There I was sitting in my comfy chair reading about how President Bush has asked congress for $7 Billion dollars to prepare for the possibility of a flu pandemic. A pandemic being far worse than a simple epidemic. My first thought had nothing to do with the fact that no one knows if this particular strain of bird flu is going to mutate in such a way as to become contagious between humans. Currently the only cases recorded worldwide were due to people either eating or coming in contact with infected birds.
No, my first thought was how are we going to pay for this? Now I realize that when you are $8 trillion in the red, and that only counts the on-budget debt, another $7 billion doesnt seem that big a deal, right? Wrong.
The other day I was trying to explain to my 10 year old how much a trillion dollars is. Heres what I have come up with. If you take $1,000 and multiply it 1,000 times, you get $1 million. If you take $1 million and multiply it 1,000 times, you get $1 billion. And finally, if you take $1 billion and multiply it 1,000 times, you get $1 trillion. It's incomprehensible. The human mind cannot fathom numbers that big.

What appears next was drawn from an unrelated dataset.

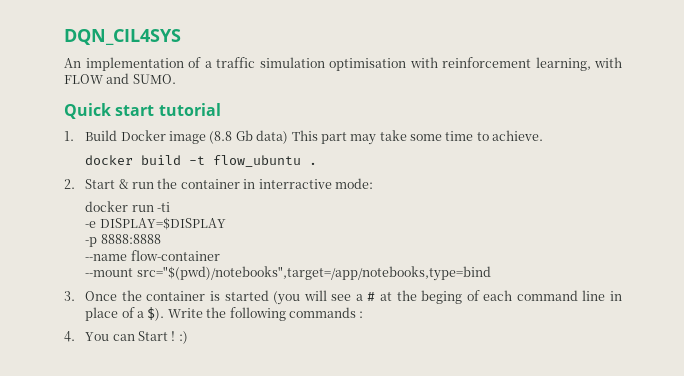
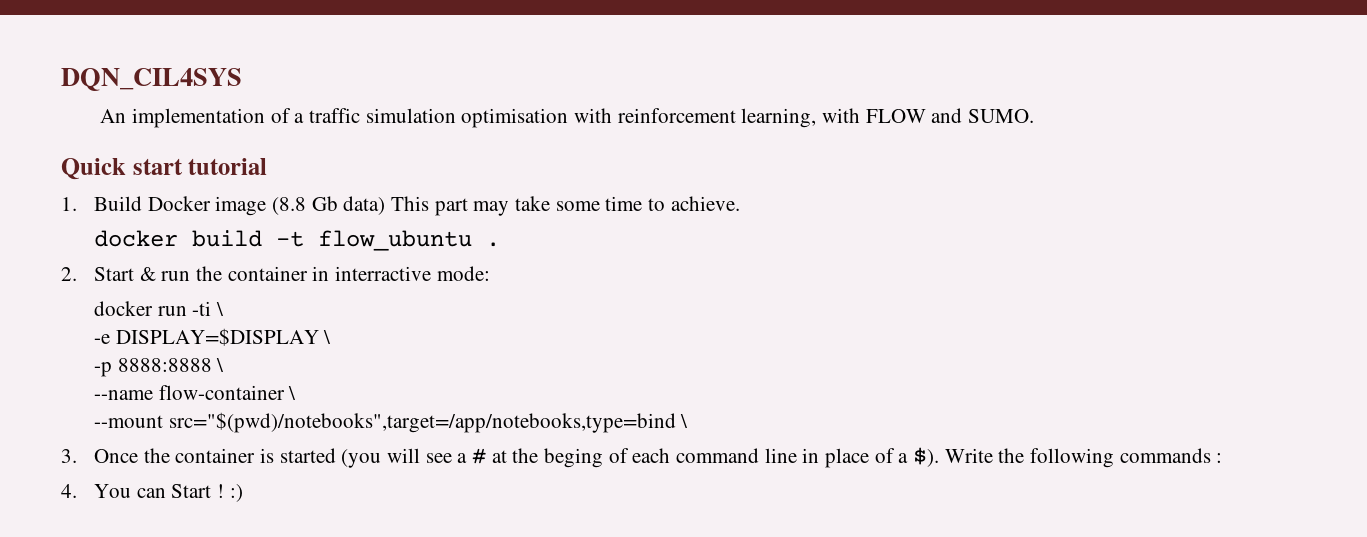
(171, 207) none -> [215,302,224,316] \
(226, 223) none -> [323,330,332,344] \
(161, 239) none -> [216,358,225,372] \
(220, 255) none -> [288,386,297,400] \
(491, 273) none -> [680,414,689,428] \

But here's the issue, the government believes that they know what's best for us, their citizens. Our government is no longer by the people, for the people, its by the government, for the government. It all changed with that famous speech, "Ask not what your country can do for you, but ask what you can do for your country." And then they answer their own question, give us over half of everything you make, and a large percentage of everything your leave behind when you die and then we will take care of you and protect you from the big bad terrorists.
Templetons Five Steps to Financial Success
On a lighter note, I read in one of the many newsletters that I receive, a piece about Sir John Templeton's Five-Step Plan for Financial Success. They are remarkably simple, but as he is a billionaire, there must be something to his strategy. Those five steps are:
1. Take calculated risks. This does not mean unusual risks. Just know that return on investment is tied to the risk inherent in the investment. The higher the risk, the higher the supposed return...and also the chance of loss. By calculated, Templeton means that you should always calculate your risk to reward ratio. He has made a fortune doing that for many years.
2. Save, don't spend. Templeton was a big believer in saving. He and his wife always tried to save 50% of their income and live on what was left. He avoided consumer debt and bought his first house with cash.
3. Shop for value investments. He was a master at this. He bought stocks when they were dirt-cheap and nobody else wanted them and then sold them when they went up in price and made millions. He sold short the US dollar when it was obviously over priced and retired after cashing out of that investment.
4. Take advantage of international free markets. Templeton was a strong believer in Austrian economics. He believed that the less intervention by governments, the more efficient the markets. When investing overseas, he always choose countries where a strong free-enterprise system prevailed and he was rewarded handsomely.
5. Minimize your taxes. Templeton made a controversial decision in the 1960s. He decided to renounce his U.S. citizenship and move to the Bahamas where there is no income or investment tax. Amazingly, his investment success improved further when he stopped making investment decisions based on the tax consequences. While I am not advocating people leaving the U.S. to save on taxes, think about how much we hear about maximizing our contributions to tax deferred investment accounts. Because without the ravages of tax, our investments grow that much faster.
These five steps helped to make John Templeton a billionaire. While not everyone can become a billionaire, I believe that these steps should be taken to heart by everyone.